**Exercise text**
*****
Raahil Chopra
Jul 15, 2016

‘People are not buying Patanjali because of its price’

Highlights from a IMRB Kantar Worldpanel discussion on consumer trends from 2015 and the year ahead

‘People are not buying Patanjali because of its price’
Contrary to perception in some circles, including the media, people are not buying Patanjali products because they are priced lower, explained Rashmi Nair, group business director, IMRB, at an event to discuss findings from the IMRB Kantar Worldpanel in Mumbai on 14 July.
 
WPP’s Kantar Worldpanel is a global shopper behavior research unit. It entered into a long term partnership with IMRB in 2015 for the Indian market. 
 
Before dwelling into explaining the trends and learnings, Nair brought up trends discussed in 2015 and how they have changed.
 
• The growth rate of premiumisation has decreased
• Growth in consumption of small packs has decreased
• Increase in growth rate for health and hygiene 
• Growth rate increasing for beauty segment
 
Growth of local brands
 
Raja Biscuits, a local brand, has a share of 10 per cent across India, and 41 per cent in Punjab and Haryana, noted Nair. “That means (almost) half of the people in Punjab are buying it. If you look at the growth rate, it’s growing much faster than the category. So is the case with Ghari (detergents). It’s at 80 per cent in Uttar Pradesh. Similarly, Goldwinner, a big brand in Tamil Nadu, is at 80 per cent (in that State). These brands understand the consumer better, and hence can customise to their palates. Secondly, they spend less on advertising and more on trade. Thirdly, if you look at the packaging, it’s as premium as the branded products. So, it benefits the consumer as he gets what he wants and it suits his taste,” she added.
*****
**Provided data**
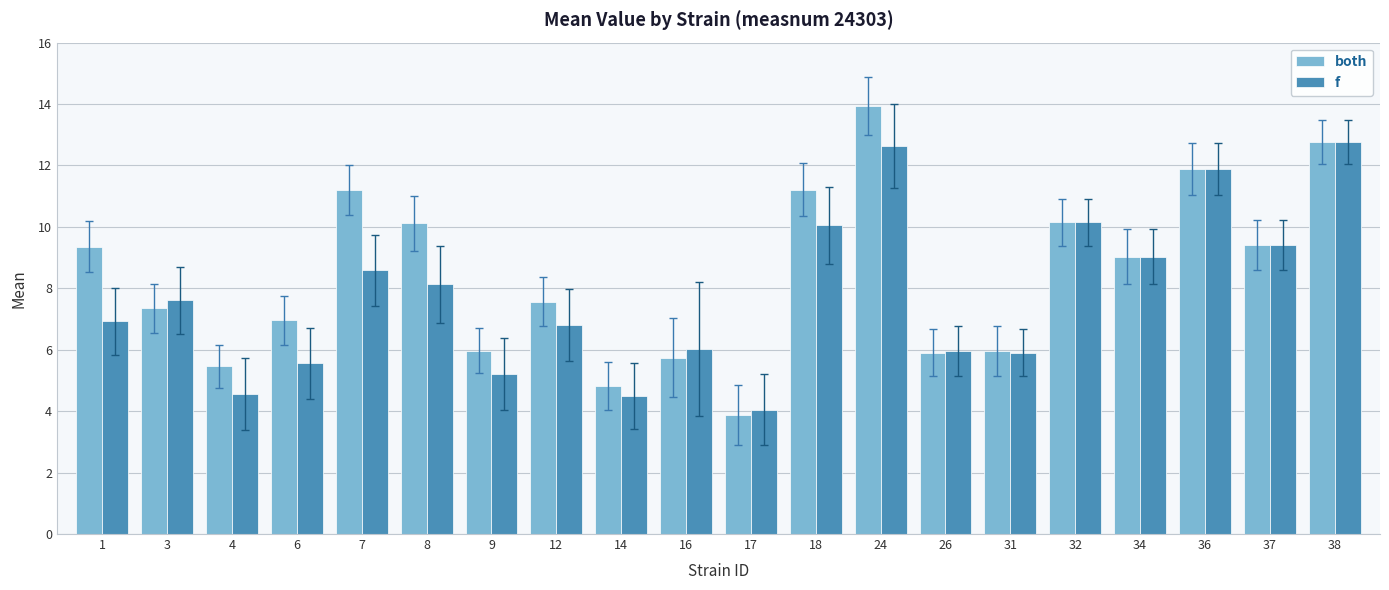

Are the bars horizontal?

No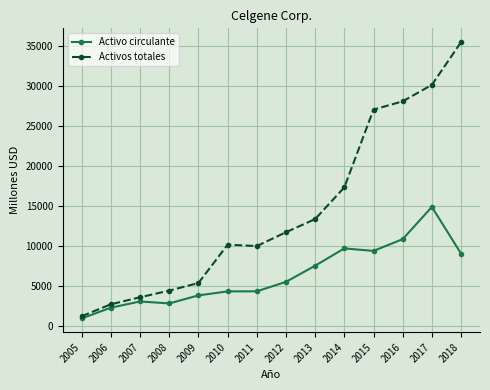

The value of Activo circulante at 2017 is 14892. True or false?

True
*****
**Exercise**
Carry on writing the article on Indian consumer trends, picking up right after its last sentence. The data were taken from a separate source.

**Reply to the task**
 
Patanjali
 
“It’s more a rage than a trend,” said Nair of Baba Ramdev’s Patanjali range of products, terming him ‘unstoppable’ currently, 
 
She noted that in a year, the brand had more than doubled its size from Rs 15 billion to Rs 33 billion. “The first touch point for the brand, interestingly is a proper big ticket item, a toothpaste. Then come the soap and the shampoo. So, unlike what most of us believe, it’s not the price that is growing the brand, it’s the blind belief of buying anything from the portfolio – of it not being harmful. If you look at the reasons for purchasing Patanjali, users have said that the preference is because they believe it’s got no side effects. Only four per cent of the people are buying it only for the price. The buyers of the brand are primarily SEC A,” observed the speaker.
 
Going back to the roots
 
A related takeout from Kantar World Panel study was that products with herbal benefits are growing faster than the category. In toothpaste, herbal has grown at 12 per cent against category growth of 3 per cent. People switching from generic to herbal is a ‘craze’ across geographies, noted Nair.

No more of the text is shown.